Environ 16h00, mon conjoint (23 ans) et moi (21 ans) sommes rentré·e·s de la manifestation du 05 décembre (arrêt à Jean Macé) depuis deux heures. Retourné·e·s à nos occupations, nous entendons des cris apeurés « ils sont derrière ! Ils sont derrière ! » provenant de la rue. Nous ouvrons nos fenêtres de la rue des Verriers (7e arrondissement), pensant tout d’abord à une énième attaque de groupuscule d’extrême droite. Mais un gaz de lacrymogène s’engouffre dans notre petit appartement du premier étage. Nous remarquons rapidement deux escadrons de police (environ une quinzaine par escadron) à chaque bout ; l’un au croisement de la rue des Verriers et de la rue Lortet, l’autre bouchant le croisement entre la rue des Verriers et la rue Galland. Nous voyons une cinquantaine de manifestant·e·s arriver, sans drapeau ni banderole, assez dispersé·e·s et relativement paniqué·e·s. Certain·e·s renversaient les poubelles de la rue pour ralentir l’attaque policière qui arrivait à leurs trousses de la rue Lortet. Action vaine, car le second escadron positionné rue Galland chargeait face à elles/eux (« reculez, ils sont en face ! »), se retrouvant pris·es au piège dans les gaz.

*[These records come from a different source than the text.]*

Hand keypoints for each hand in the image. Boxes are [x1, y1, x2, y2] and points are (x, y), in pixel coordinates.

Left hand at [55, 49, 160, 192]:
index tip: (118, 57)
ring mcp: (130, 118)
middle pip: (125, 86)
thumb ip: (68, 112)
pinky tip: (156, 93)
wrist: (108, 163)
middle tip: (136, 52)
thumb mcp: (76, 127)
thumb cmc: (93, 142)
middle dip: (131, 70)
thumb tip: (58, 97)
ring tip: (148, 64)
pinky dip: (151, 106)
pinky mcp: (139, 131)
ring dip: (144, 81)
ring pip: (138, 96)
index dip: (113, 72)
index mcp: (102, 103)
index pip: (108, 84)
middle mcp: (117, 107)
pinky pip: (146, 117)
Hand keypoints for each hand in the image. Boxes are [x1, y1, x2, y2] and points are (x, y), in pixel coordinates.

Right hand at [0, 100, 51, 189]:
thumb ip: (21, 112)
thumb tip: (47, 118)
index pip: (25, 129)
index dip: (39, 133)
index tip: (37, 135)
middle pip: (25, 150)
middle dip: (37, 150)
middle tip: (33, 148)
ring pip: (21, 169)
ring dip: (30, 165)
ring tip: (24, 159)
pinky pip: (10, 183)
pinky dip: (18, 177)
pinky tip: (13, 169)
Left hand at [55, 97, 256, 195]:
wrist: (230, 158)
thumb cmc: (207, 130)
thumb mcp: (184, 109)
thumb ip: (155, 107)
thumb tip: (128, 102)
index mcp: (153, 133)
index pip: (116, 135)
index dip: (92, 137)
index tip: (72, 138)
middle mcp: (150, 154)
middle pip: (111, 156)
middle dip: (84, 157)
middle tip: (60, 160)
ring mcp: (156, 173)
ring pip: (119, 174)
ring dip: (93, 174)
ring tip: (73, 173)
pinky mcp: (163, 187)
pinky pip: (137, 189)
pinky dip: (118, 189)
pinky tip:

Avec mon conjoint, nous avons le réflexe d’ouvrir la porte de notre hall pour permettre aux personnes de pouvoir s’y réfugier. Un jeune homme en profite pour souffler, et un autre de quarante ans non-masqué, arrive en se tenant la tête, la main pleine de sang, sous le regard hébété des autres témoins de la scène. Mon conjoint le prend en charge dans notre appartement et appelle les pompiers, il a une plaie sur le haut du crâne qui saigne abondamment. Il explique à mon conjoint qu’au moment de l’impact (nous ne saurons pas avec quelle arme il a été blessé), il était mains en l’air, et ne représentait aucune menace. Au même moment, un autre homme est pris en charge dans le bâtiment d’en face, également blessé à la tête.
Pendant ce temps, je suis témoin d’un matraquage de manifestant·e·s au niveau du croisement. Une personne s’effondre au sol, inerte, suite à un coup de matraque. Nous accourons à son secours avec d’autres manifestant·e·s en criant d’appeler les pompiers, tandis que la police use de répression dans la rue des Verriers, sans nous porter la moindre aide. Grâce à la réactivité de toutes et tous, les pompiers arriveront rapidement pour prendre en charge cette personne ainsi que le quarantenaire.
Je retourne à mon appartement dans le but d’apporter de l’aide médicale à la personne à terre avant l’arrivée des pompiers. Sur les courts mètres pour accéder à mon hall, je croise un couple enlacé, en pleurs. Au moment de leur proposer de venir se réfugier dans notre immeuble, un policier les matraque, le couple est surpris par cette violence gratuite. Je crie ma surprise, et ce même policier me menace également avec sa matraque, me frôlant le dos, alors que je suis pieds nus et en peignoir. À ce moment je ressens beaucoup de colère, mais reprends le pas vers notre appartement. Un autre policier me barre la route, et me pousse avec son bouclier dans le sens inverse de ma marche. Je réplique que je veux simplement rentrer chez moi, lui et un de ses collègues me dit d’un ton menaçant « ouais, rentre chez toi ! ». Ahurie, je leur réponds que c’est ce que j’essaie de faire, oui.
Enfin rentrée, j’observe la scène de ma fenêtre : le gaz lacrymogène commence à se dissiper, les manifestant·e·s sont de moins en moins nombreux·ses dans notre rue, les policiers se sont déplacés dans les rues adjacentes, avec toujours autant de violence.
Il est 17h00, le calme revient, nous essuyons la marre de sang étalée dans le hall et notre appartement avec l’aide de voisines.